This “study” was promoted in a news release that got picked up by a number of media outlets: Monsanto’s Glyphosate Found in California Wines, Even Wines Made With Organic Grapes


To be sure, there is a legitimate scientific debate right now over the health effects of glyphosate — the main ingredient in Round-Up weed killer.


However, that link leads to a poorly constructed argument that is not actually a study: it is just pieces of some laboratory results cut and pasted into a news release. As a practicing scientist (The Stealth Syndromes Project) I find the whole effort not credible.


It is the sort of emotional glyphosate screed that plays into Monsanto’s hands.


This is not to say that the authors did not have the best intentions.

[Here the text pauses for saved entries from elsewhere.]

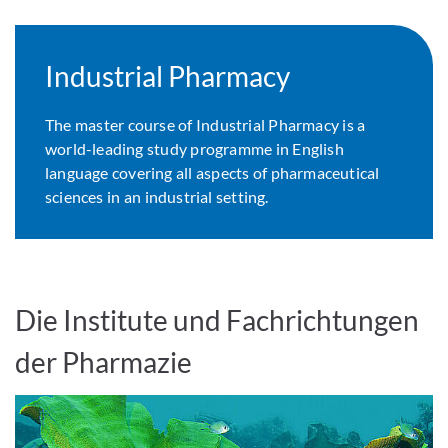
Industrial Pharmacy
The master course of Industrial Pharmacy is a
world-leading study programme in English
language covering all aspects of pharmaceutical
sciences in an industrial setting.
Die Institute und Fachrichtungen
der Pharmazie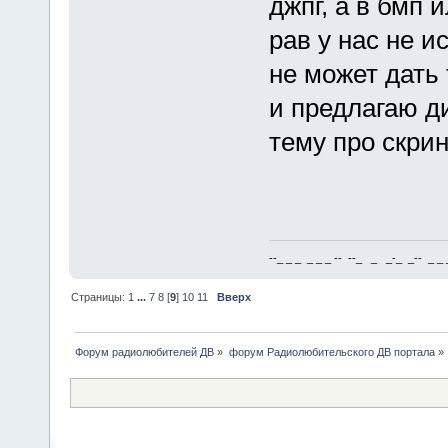
джпг, а в бмп и
рав у нас не и
не может дать
и предлагаю д
тему про скри
--_ _ _ _ _ _ -- --_ _ _-_ _-- _ _ _
Страницы:
1
...
7
8
[
9
]
10
11
Вверх
Форум радиолюбителей ДВ
»
форум Радиолюбительского ДВ портала
»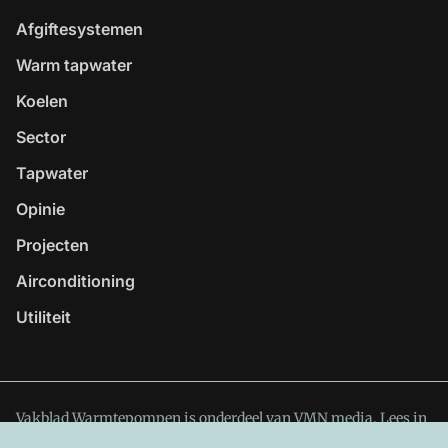
Afgiftesystemen
Warm tapwater
Koelen
Sector
Tapwater
Opinie
Projecten
Airconditioning
Utiliteit
Vakblad Warmtepompen is onderdeel van VMN media. Lees in
ons manifest
waar VMN media voor staat. Op gebruik van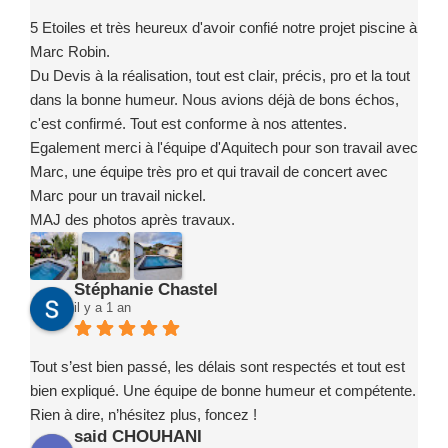
5 Etoiles et très heureux d'avoir confié notre projet piscine à
Marc Robin.
Du Devis à la réalisation, tout est clair, précis, pro et la tout
dans la bonne humeur. Nous avions déjà de bons échos,
c'est confirmé. Tout est conforme à nos attentes.
Egalement merci à l'équipe d'Aquitech pour son travail avec
Marc, une équipe très pro et qui travail de concert avec
Marc pour un travail nickel.
MAJ des photos après travaux.
Stéphanie Chastel
il y a 1 an
Tout s’est bien passé, les délais sont respectés et tout est
bien expliqué. Une équipe de bonne humeur et compétente.
Rien à dire, n’hésitez plus, foncez !
said CHOUHANI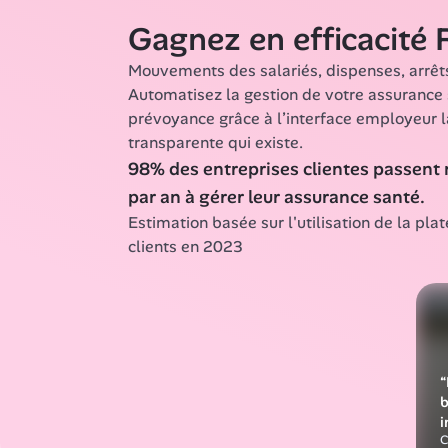
Investissez dans le bien-être physique et 
Gagnez en efficacité
vous le rendront au centuple.
Mouvements des salariés, dispenses, arrêts d
Automatisez la gestion de votre assurance s
Rétention
prévoyance grâce à l’interface employeur la
3x
transparente qui existe.
98% des entreprises clientes passent 
plus de chances de fidéliser 
p
leurs salariés
d
par an à gérer leur assurance santé.
c
Estimation basée sur l'utilisation de la pla
clients en 2023
Absentéisme
10x
“
plus de chances de 
b
maintenir un taux 
i
d'absentéisme inférieur à 
C
celui de leur secteur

They are fervent advocates for their cause.

But when advocates best of science and cast it in slanted and biased language, it loses credibility.

This is especially significant when advocates do not have a scientific background and lack the judgment on  how to back up their viewpoints in an organized and credible manner.


That said, this is not a published study capable of being peer-reviewed or even transparent enough to be commented upon by qualified scientists. (See Peer Review, Reproducibility: How To Separate Good Science From Sketchy Tales)


We have no idea whether the results — which have been carefully extracted to support a particular viewpoint — are the whole truth about the lab results.



It is completely lacking in transparency or the means for it to be reproducible

There is no data, no study methodology stated, no description of how the wines were sampled, how they were analyzed, no indication of statistical significance.


No indication of the qualifications of the people conducting the study.


The footnotes cited are partial, incomplete and a barrier to anyone who wants to review them.


And no statement regarding any conflicts of interest on the part of the investigators.


In short, this news release fails in every valid scientific sense.


However, it does play right into Monsanto’s PR plans to dismiss any opposition as nothing more than pseudo-scientific crap like this.